----- 掲載テキスト -----

アニメーションにおけるキャラクターの『走る』動作の象徴性(類似例としては『色づく世界の明日から』)が表れていて良かったです。

みるきのライブ曲『イワナイ』は37話以前で既に流れていましたが、37話での『イワナイ』はれもんに向けた歌であり、歌詞の意味合いが変わるのがとても好きです。

『ビジネスデート』と表現し表面上は冷たいが内心ウキウキである素直になれない乙女・みるきも可愛かったですし、ラジコンになっているポンコツなれもんも愛おしかったです。

デリシャスパーティ プリキュア - 第35話ここねとお別れ!? いま、分け合いたい想い

脚本:伊藤睦美 絵コンテ:土田豊 演出:上野ケン シリーズディレクター:深澤敏則

ここねがベンチに座っているシーンが印象的でした。

しっとりとした雰囲気と色気のあるテンポ、エモーショナルな劇伴が『マリア様がみている』4期11話『ハートの鍵穴』を彷彿とさせる。 揺れ惑う心が落ち葉と呼応し、吹き荒ぶ突風が心の衝迫を暗示する。 家族に遠慮して本音を打ち明けられない点とか松平瞳子だろ!となりました。

みんなここねの味方ぱむ!

↑これ松平瞳子にこそ言ってあげたい。

連盟空軍航空魔法隊ルミナスウィッチーズ - 6話夢色コントレイル

脚本:春藤佳奈 絵コンテ:春藤佳奈 演出:松村幸治 監督:佐伯昭志

マリア・マグダレーネ・ディートリヒたむ回。

この回を端的に言えば、現状維持からの脱却・高みを目指す再生の物語でしょうか。

-----

## 課題 A
アニメ感想文に照らして、次の(i)〜(iii)が内容と合っているかを判断すること。それぞれ「はい」か「いいえ」で答え、判断の決め手となる本文の語句を一字一句そのまま引用すること。
(i) デリシャスパーティ プリキュア第35話の脚本は伊藤睦美である。
(ii) 『イワナイ』は37話で初めて流れた。
(iii) ルミナスウィッチーズ6話の絵コンテは佐伯昭志が担当した。
## 課題 B
アニメ感想文の内容を三文で要約すること。
## 課題 C
アニメ感想文の最後の文の後から、その先を書き進めること。

----- 抽出一覧 -----

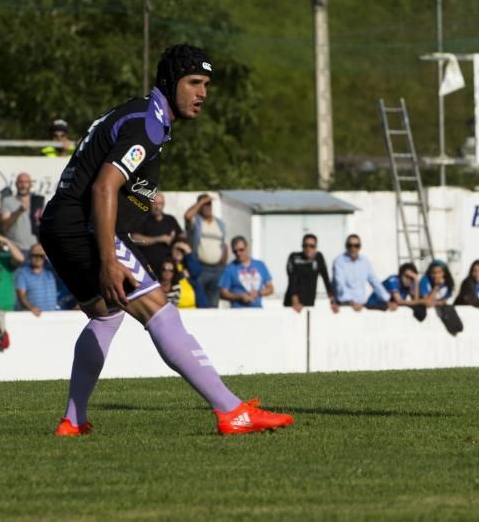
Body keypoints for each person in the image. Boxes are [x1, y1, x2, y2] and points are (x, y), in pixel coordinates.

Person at [39, 44, 292, 436]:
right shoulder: (147, 122)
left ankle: (73, 421)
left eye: (206, 84)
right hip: (85, 225)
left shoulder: (140, 114)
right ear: (170, 82)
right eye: (193, 82)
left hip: (60, 224)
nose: (202, 93)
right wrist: (109, 258)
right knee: (162, 313)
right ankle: (232, 411)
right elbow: (105, 188)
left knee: (107, 316)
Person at [184, 193, 227, 309]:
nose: (208, 207)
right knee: (200, 303)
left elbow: (223, 245)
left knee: (214, 303)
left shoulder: (219, 224)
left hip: (217, 269)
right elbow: (187, 216)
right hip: (200, 268)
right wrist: (201, 202)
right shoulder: (197, 222)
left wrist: (223, 264)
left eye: (209, 204)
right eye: (205, 204)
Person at [331, 234, 390, 312]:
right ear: (346, 246)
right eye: (350, 245)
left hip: (361, 306)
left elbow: (375, 282)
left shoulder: (365, 262)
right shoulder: (339, 261)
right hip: (344, 306)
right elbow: (340, 286)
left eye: (356, 245)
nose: (353, 248)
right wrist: (352, 302)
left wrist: (388, 299)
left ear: (360, 247)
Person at [130, 191, 183, 277]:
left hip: (167, 270)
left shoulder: (170, 219)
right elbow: (135, 239)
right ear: (149, 203)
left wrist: (177, 246)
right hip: (148, 268)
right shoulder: (143, 219)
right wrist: (159, 239)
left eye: (160, 203)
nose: (157, 207)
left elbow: (181, 236)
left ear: (164, 204)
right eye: (155, 203)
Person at [218, 236, 273, 309]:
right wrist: (239, 297)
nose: (238, 253)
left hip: (257, 310)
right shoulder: (230, 268)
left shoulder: (260, 265)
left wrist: (258, 293)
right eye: (235, 251)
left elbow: (270, 288)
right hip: (238, 311)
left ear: (247, 248)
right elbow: (222, 293)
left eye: (241, 250)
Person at [284, 233, 333, 313]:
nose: (308, 248)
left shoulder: (319, 257)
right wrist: (295, 301)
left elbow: (326, 279)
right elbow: (292, 280)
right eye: (305, 245)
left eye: (311, 246)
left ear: (316, 247)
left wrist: (332, 300)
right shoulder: (294, 257)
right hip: (292, 304)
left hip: (309, 303)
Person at [0, 173, 44, 253]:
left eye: (26, 182)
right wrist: (19, 211)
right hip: (15, 248)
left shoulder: (38, 201)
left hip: (35, 249)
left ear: (30, 184)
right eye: (20, 182)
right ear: (16, 184)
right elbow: (5, 225)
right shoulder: (7, 201)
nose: (23, 185)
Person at [419, 259, 463, 335]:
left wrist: (438, 302)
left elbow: (447, 301)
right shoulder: (425, 280)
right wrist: (437, 287)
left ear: (444, 273)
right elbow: (428, 302)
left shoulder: (448, 282)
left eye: (439, 272)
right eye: (433, 273)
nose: (436, 275)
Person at [15, 242, 58, 315]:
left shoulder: (50, 272)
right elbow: (21, 295)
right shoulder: (23, 273)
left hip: (52, 315)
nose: (38, 258)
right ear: (30, 256)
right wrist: (31, 308)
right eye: (34, 255)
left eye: (41, 256)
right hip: (33, 316)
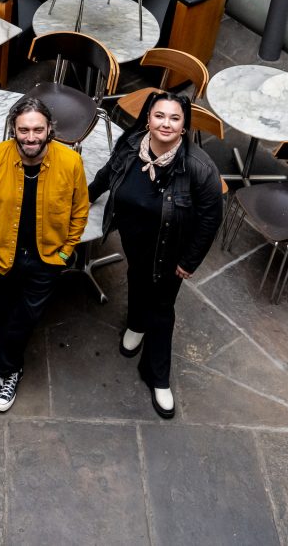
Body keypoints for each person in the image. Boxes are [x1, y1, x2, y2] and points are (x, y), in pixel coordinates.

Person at [87, 92, 223, 418]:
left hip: (171, 246)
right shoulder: (133, 144)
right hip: (135, 237)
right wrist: (84, 198)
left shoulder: (199, 168)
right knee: (136, 277)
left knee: (162, 308)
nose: (166, 123)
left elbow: (210, 219)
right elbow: (109, 174)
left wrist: (189, 260)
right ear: (148, 118)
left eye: (174, 118)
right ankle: (135, 324)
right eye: (159, 116)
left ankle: (157, 375)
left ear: (184, 125)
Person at [0, 96, 88, 417]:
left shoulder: (71, 162)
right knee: (2, 313)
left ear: (50, 129)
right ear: (13, 130)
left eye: (38, 129)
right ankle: (13, 368)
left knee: (26, 317)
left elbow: (80, 210)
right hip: (0, 254)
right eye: (23, 130)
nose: (31, 137)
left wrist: (65, 250)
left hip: (47, 259)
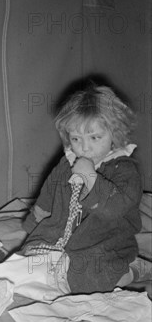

-----

## 期待する出力 A
(i) はい。「脚本:伊藤睦美」
(ii) いいえ。「みるきのライブ曲『イワナイ』は37話以前で既に流れていましたが」
(iii) いいえ。「絵コンテ:春藤佳奈」

## 期待する出力 B
冒頭では、キャラクターの『走る』動作の象徴性や、37話で『イワナイ』がれもんに向けた歌となって歌詞の意味合いが変わる点が好意的に語られている。デリシャスパーティ プリキュア第35話については、ここねがベンチに座るシーンが印象的だったとされ、家族に遠慮して本音を打ち明けられない点から『マリア様がみている』の松平瞳子が連想されている。ルミナスウィッチーズ6話はマリア・マグダレーネ・ディートリヒたむ回であり、現状維持からの脱却と高みを目指す再生の物語だとまとめられている。

## 期待する出力 C
クロバットの実技が苦手なマリアは階級や理論武装で自分のプライドを守り、理想から逃げ現状に甘んじている。マリアは眼高手低で卑怯者な自分に嫌悪感を抱いている。 そんな弱みを告白したマリアに対して、マナは同調も同情もせず「よくわかんないから一緒に飛ぼう」と空へ誘う。 最終的にマリアは自分の弱さを開き直って仲間を頼り、高みを目指す。

『現状を打破する手段は行動しかない』というメッセージをマナとの美しい友情を交えて描いたのが良かったです。 挿入歌『夢色今トレイル』でも

さらなる高みの向こう 目指したい でも不安で

大丈夫だよ ぜったいへいき! とりあえず試してみよう!

とあります。ストーリーそのままですね。

映像的にも理解しやすかった。締め切った窓と逆光は非常に示唆的です。

咲う アルスノトリア すんっ! - 12話 すんっ!

脚本:後藤みどり 絵コンテ:青柳隆平 演出:加藤大志 監督:龍輪直征

最終話が第1話の内容をなぞる脚本なのがアツすぎるので選びました。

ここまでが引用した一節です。